PROBLEM REQUIREMENTS:
If a line of the records contains the string "Sanlam", copy it out.

INPUT DATA:
▬▬▬▬▬▬▬▬▬▬

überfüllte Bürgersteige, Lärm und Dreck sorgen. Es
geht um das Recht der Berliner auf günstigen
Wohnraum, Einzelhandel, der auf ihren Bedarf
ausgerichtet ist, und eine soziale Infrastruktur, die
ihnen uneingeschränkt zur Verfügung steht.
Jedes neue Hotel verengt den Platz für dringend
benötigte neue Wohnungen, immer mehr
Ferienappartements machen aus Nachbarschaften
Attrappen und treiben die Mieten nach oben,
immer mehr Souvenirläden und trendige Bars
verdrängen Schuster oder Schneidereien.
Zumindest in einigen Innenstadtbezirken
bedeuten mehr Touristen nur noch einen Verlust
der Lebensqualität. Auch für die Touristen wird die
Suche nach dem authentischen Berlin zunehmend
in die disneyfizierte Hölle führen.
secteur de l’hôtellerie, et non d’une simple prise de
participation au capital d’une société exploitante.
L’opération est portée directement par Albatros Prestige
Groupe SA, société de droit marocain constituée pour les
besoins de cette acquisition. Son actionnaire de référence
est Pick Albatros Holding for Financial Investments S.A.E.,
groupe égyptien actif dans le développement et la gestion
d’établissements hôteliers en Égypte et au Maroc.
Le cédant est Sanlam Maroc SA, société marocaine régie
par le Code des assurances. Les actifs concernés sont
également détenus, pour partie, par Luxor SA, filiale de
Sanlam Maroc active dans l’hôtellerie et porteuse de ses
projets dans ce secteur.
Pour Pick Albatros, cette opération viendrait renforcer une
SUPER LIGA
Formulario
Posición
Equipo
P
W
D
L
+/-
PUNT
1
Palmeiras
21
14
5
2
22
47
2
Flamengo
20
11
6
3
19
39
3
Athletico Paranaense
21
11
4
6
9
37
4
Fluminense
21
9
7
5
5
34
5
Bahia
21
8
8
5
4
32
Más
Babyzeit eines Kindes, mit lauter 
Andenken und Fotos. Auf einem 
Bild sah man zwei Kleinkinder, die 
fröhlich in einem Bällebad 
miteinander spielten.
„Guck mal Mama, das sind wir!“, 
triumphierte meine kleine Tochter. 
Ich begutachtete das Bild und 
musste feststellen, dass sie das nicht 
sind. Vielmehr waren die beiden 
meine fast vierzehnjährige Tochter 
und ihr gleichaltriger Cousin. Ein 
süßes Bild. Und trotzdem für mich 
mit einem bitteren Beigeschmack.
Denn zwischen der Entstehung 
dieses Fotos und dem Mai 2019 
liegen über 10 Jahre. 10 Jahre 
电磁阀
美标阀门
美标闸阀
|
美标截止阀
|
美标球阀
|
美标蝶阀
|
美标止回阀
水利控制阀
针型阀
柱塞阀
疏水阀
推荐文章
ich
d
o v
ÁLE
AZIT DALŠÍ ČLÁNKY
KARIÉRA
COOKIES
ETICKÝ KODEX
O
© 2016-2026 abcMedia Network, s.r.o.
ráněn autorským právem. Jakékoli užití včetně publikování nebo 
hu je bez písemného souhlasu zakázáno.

▬▬▬▬▬▬▬▬▬▬

YOUR RESPONSE:
Le cédant est Sanlam Maroc SA, société marocaine régie
Sanlam Maroc active dans l’hôtellerie et porteuse de ses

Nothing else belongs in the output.